* begin *
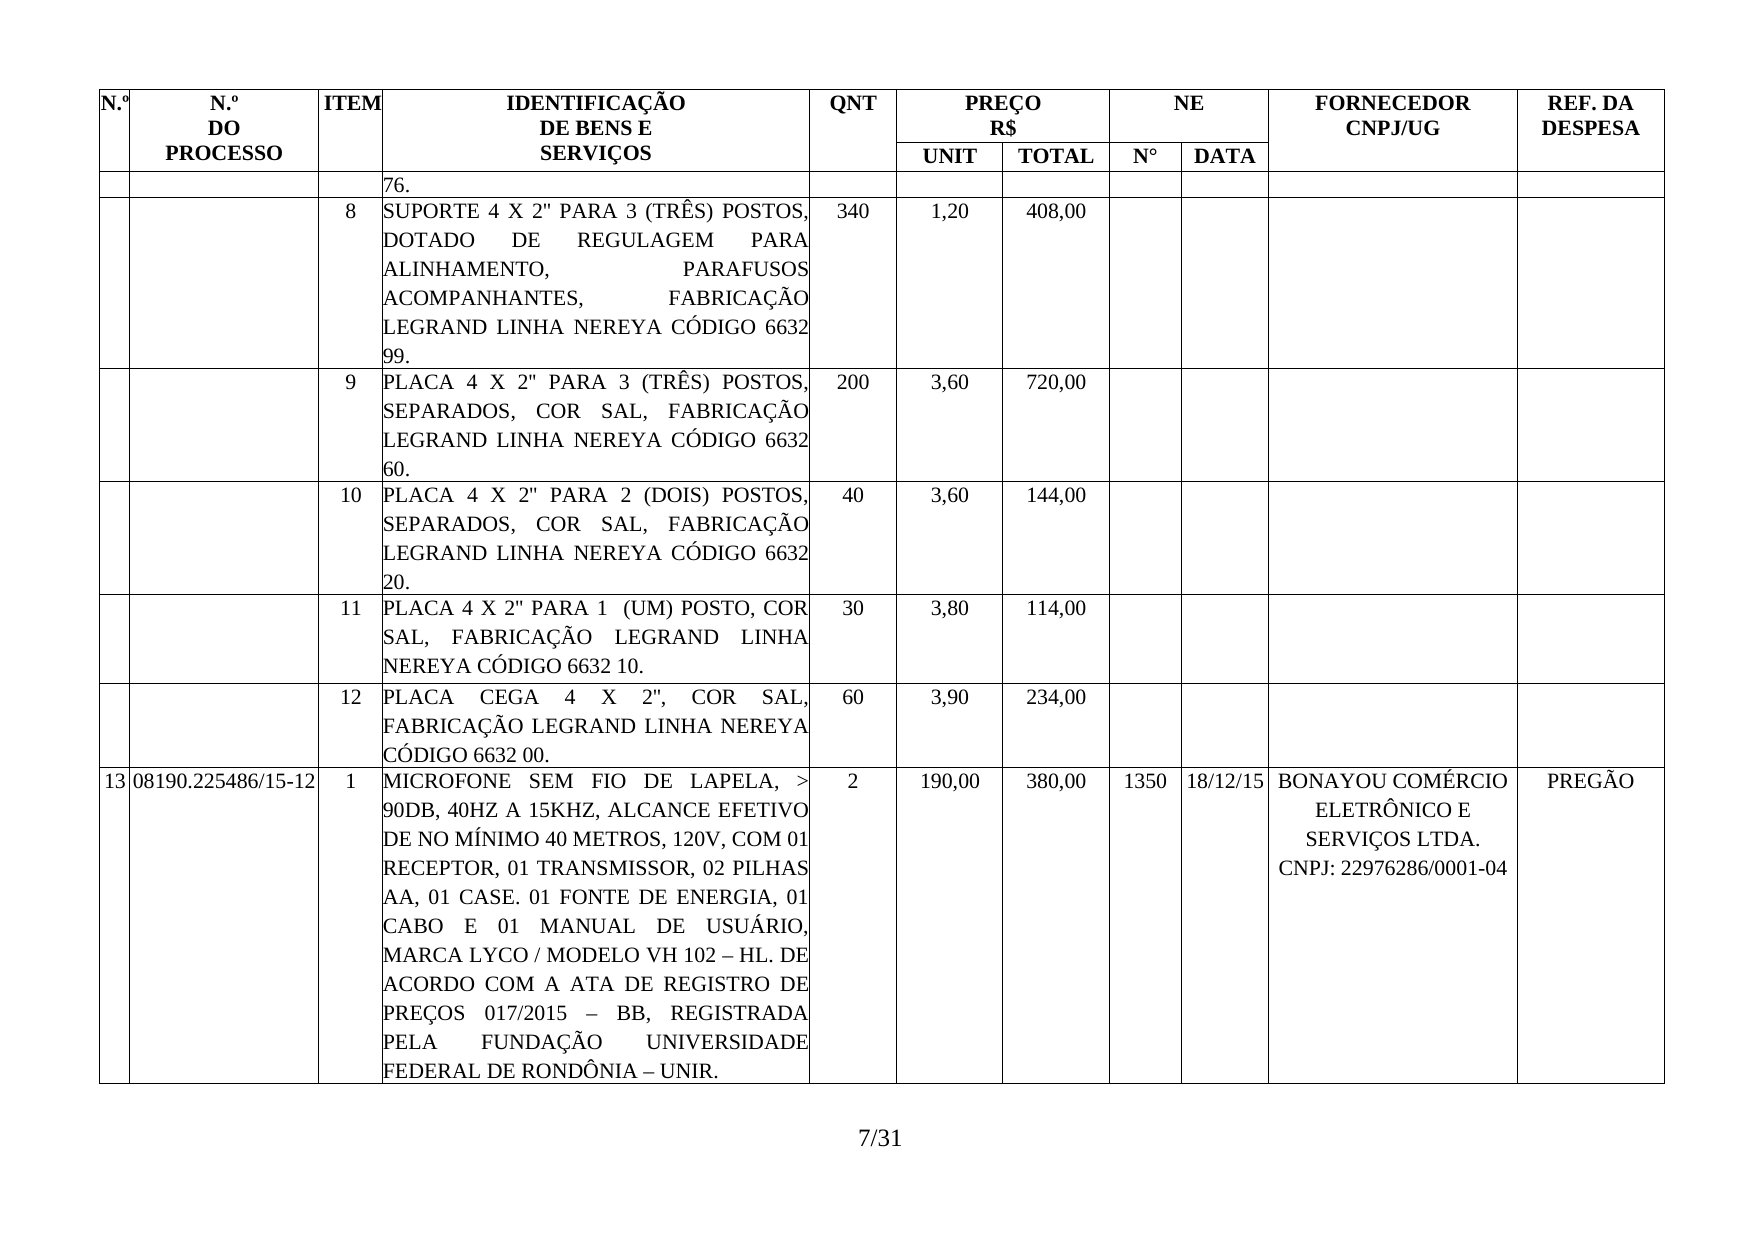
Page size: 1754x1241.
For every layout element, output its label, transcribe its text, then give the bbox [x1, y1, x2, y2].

table_cell PREGÃO [1518, 768, 1664, 1083]
table_cell 3,60 [897, 369, 1002, 481]
table_cell [1110, 198, 1181, 368]
table_cell [100, 172, 129, 197]
table_cell [1518, 684, 1664, 767]
table_cell 190,00 [897, 768, 1002, 1083]
table_cell [130, 482, 318, 594]
table_cell [1269, 684, 1517, 767]
table_cell [1518, 595, 1664, 683]
table_cell 10 [319, 482, 382, 594]
table_cell [1110, 595, 1181, 683]
table_cell [1110, 482, 1181, 594]
table_cell 2 [810, 768, 896, 1083]
table_cell DATA [1182, 143, 1268, 171]
table_cell 144,00 [1003, 482, 1109, 594]
table_cell [1269, 172, 1517, 197]
table_cell 11 [319, 595, 382, 683]
table_cell [1182, 198, 1268, 368]
table_header ITEM [319, 90, 382, 171]
table_cell [100, 198, 129, 368]
table_header REF. DA DESPESA [1518, 90, 1664, 171]
table_cell 340 [810, 198, 896, 368]
table_cell 3,90 [897, 684, 1002, 767]
table_cell 9 [319, 369, 382, 481]
table_cell [1110, 172, 1181, 197]
table_cell PLACA 4 X 2'' PARA 2 (DOIS) POSTOS, SEPARADOS, COR SAL, FABRICAÇÃO LEGRAND LINHA NEREYA CÓDIGO 6632 20. [383, 482, 809, 594]
table_header FORNECEDOR CNPJ/UG [1269, 90, 1517, 171]
table_cell 12 [319, 684, 382, 767]
table_cell 720,00 [1003, 369, 1109, 481]
table_cell [1182, 482, 1268, 594]
table_cell 114,00 [1003, 595, 1109, 683]
table_cell [100, 595, 129, 683]
table_cell [1269, 198, 1517, 368]
table_cell [1518, 482, 1664, 594]
table_cell 380,00 [1003, 768, 1109, 1083]
table_cell 30 [810, 595, 896, 683]
table_cell SUPORTE 4 X 2'' PARA 3 (TRÊS) POSTOS, DOTADO DE REGULAGEM PARA ALINHAMENTO, PARAFUSOS ACOMPANHANTES, FABRICAÇÃO LEGRAND LINHA NEREYA CÓDIGO 6632 99. [383, 198, 809, 368]
table_cell [130, 369, 318, 481]
table_cell [1182, 172, 1268, 197]
table_cell [810, 172, 896, 197]
table_cell 234,00 [1003, 684, 1109, 767]
table_cell 1350 [1110, 768, 1181, 1083]
table_cell 8 [319, 198, 382, 368]
table_cell [319, 172, 382, 197]
table_cell [130, 172, 318, 197]
table_cell 13 [100, 768, 129, 1083]
table_cell PLACA CEGA 4 X 2'', COR SAL, FABRICAÇÃO LEGRAND LINHA NEREYA CÓDIGO 6632 00. [383, 684, 809, 767]
table_cell [100, 684, 129, 767]
table_cell 3,80 [897, 595, 1002, 683]
table_cell TOTAL [1003, 143, 1109, 171]
table_cell [130, 684, 318, 767]
table_cell [1182, 369, 1268, 481]
table_cell [1269, 482, 1517, 594]
table_header PREÇO R$ [897, 90, 1109, 142]
table_cell [1110, 684, 1181, 767]
table_cell PLACA 4 X 2'' PARA 1 (UM) POSTO, COR SAL, FABRICAÇÃO LEGRAND LINHA NEREYA CÓDIGO 6632 10. [383, 595, 809, 683]
table_cell 408,00 [1003, 198, 1109, 368]
table_cell UNIT [897, 143, 1002, 171]
table_cell [100, 369, 129, 481]
table_cell [1269, 595, 1517, 683]
table_cell 40 [810, 482, 896, 594]
table_cell 1 [319, 768, 382, 1083]
table_cell [1182, 684, 1268, 767]
table_cell [100, 482, 129, 594]
table_header QNT [810, 90, 896, 171]
table_cell MICROFONE SEM FIO DE LAPELA, > 90DB, 40HZ A 15KHZ, ALCANCE EFETIVO DE NO MÍNIMO 40 METROS, 120V, COM 01 RECEPTOR, 01 TRANSMISSOR, 02 PILHAS AA, 01 CASE. 01 FONTE DE ENERGIA, 01 CABO E 01 MANUAL DE USUÁRIO, MARCA LYCO / MODELO VH 102 – HL. DE ACORDO COM A ATA DE REGISTRO DE PREÇOS 017/2015 – BB, REGISTRADA PELA FUNDAÇÃO UNIVERSIDADE FEDERAL DE RONDÔNIA – UNIR. [383, 768, 809, 1083]
table_cell 1,20 [897, 198, 1002, 368]
table_cell [1003, 172, 1109, 197]
table_cell [1110, 369, 1181, 481]
table_cell [130, 198, 318, 368]
table_cell BONAYOU COMÉRCIO ELETRÔNICO E SERVIÇOS LTDA. CNPJ: 22976286/0001-04 [1269, 768, 1517, 1083]
table_cell [1518, 369, 1664, 481]
table_header N.º [100, 90, 129, 171]
table_cell 18/12/15 [1182, 768, 1268, 1083]
table_cell 3,60 [897, 482, 1002, 594]
table_cell PLACA 4 X 2'' PARA 3 (TRÊS) POSTOS, SEPARADOS, COR SAL, FABRICAÇÃO LEGRAND LINHA NEREYA CÓDIGO 6632 60. [383, 369, 809, 481]
table_header NE [1110, 90, 1268, 142]
table_cell [130, 595, 318, 683]
table_cell 08190.225486/15-12 [130, 768, 318, 1083]
table_cell 60 [810, 684, 896, 767]
table_cell 200 [810, 369, 896, 481]
table_cell N° [1110, 143, 1181, 171]
table_cell [1518, 198, 1664, 368]
table_header N.º DO PROCESSO [130, 90, 318, 171]
table_cell 76. [383, 172, 809, 197]
table_header IDENTIFICAÇÃO DE BENS E SERVIÇOS [383, 90, 809, 171]
table_cell [1518, 172, 1664, 197]
table_cell [897, 172, 1002, 197]
table_cell [1182, 595, 1268, 683]
table_cell [1269, 369, 1517, 481]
* end *
Format everything in the entries above, from the line containing "table_cell PREGÃO [1518, 768, 1664, 1083]" down to the line containing "table_cell [1269, 198, 1517, 368]", as a numbered list. Include both of those lines and leave out any blank lines.

Task result:
1. table_cell PREGÃO [1518, 768, 1664, 1083]
2. table_cell 3,60 [897, 369, 1002, 481]
3. table_cell [1110, 198, 1181, 368]
4. table_cell [100, 172, 129, 197]
5. table_cell [1518, 684, 1664, 767]
6. table_cell 190,00 [897, 768, 1002, 1083]
7. table_cell [130, 482, 318, 594]
8. table_cell [1269, 684, 1517, 767]
9. table_cell [1518, 595, 1664, 683]
10. table_cell 10 [319, 482, 382, 594]
11. table_cell [1110, 595, 1181, 683]
12. table_cell [1110, 482, 1181, 594]
13. table_cell 2 [810, 768, 896, 1083]
14. table_cell DATA [1182, 143, 1268, 171]
15. table_cell 144,00 [1003, 482, 1109, 594]
16. table_cell [1269, 172, 1517, 197]
17. table_cell 11 [319, 595, 382, 683]
18. table_cell [1182, 198, 1268, 368]
19. table_header ITEM [319, 90, 382, 171]
20. table_cell [100, 198, 129, 368]
21. table_header REF. DA DESPESA [1518, 90, 1664, 171]
22. table_cell 340 [810, 198, 896, 368]
23. table_cell 3,90 [897, 684, 1002, 767]
24. table_cell 9 [319, 369, 382, 481]
25. table_cell [1110, 172, 1181, 197]
26. table_cell PLACA 4 X 2'' PARA 2 (DOIS) POSTOS, SEPARADOS, COR SAL, FABRICAÇÃO LEGRAND LINHA NEREYA CÓDIGO 6632 20. [383, 482, 809, 594]
27. table_header FORNECEDOR CNPJ/UG [1269, 90, 1517, 171]
28. table_cell 12 [319, 684, 382, 767]
29. table_cell 720,00 [1003, 369, 1109, 481]
30. table_cell [1182, 482, 1268, 594]
31. table_cell 114,00 [1003, 595, 1109, 683]
32. table_cell [100, 595, 129, 683]
33. table_cell [1269, 198, 1517, 368]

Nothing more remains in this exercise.